Set down, word for word, every line of the listing below, starting with the one that contains "coffee cup: present" and ending with the final line. Include nothing else.
·····
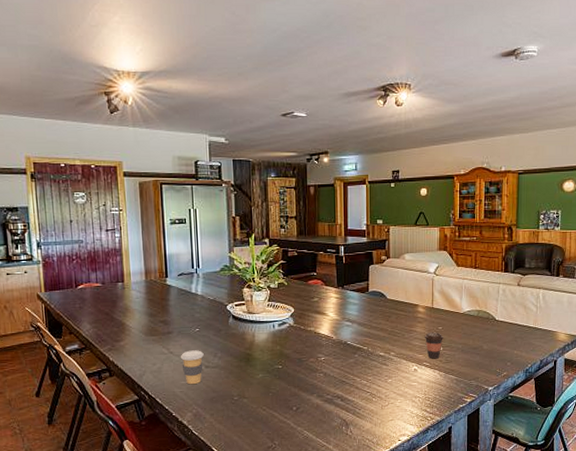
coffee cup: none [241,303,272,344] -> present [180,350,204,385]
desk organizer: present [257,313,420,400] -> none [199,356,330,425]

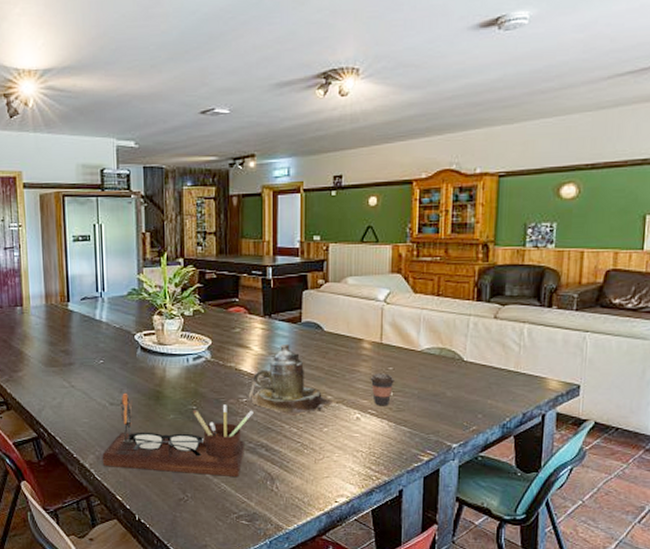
coffee cup: present [180,350,204,385] -> none [82,385,108,424]
desk organizer: none [199,356,330,425] -> present [102,392,254,476]
teapot: none [325,311,406,371] -> present [248,345,346,417]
·····
• Response area:
coffee cup: present [180,350,204,385] -> none [82,385,108,424]
desk organizer: none [199,356,330,425] -> present [102,392,254,476]
teapot: none [325,311,406,371] -> present [248,345,346,417]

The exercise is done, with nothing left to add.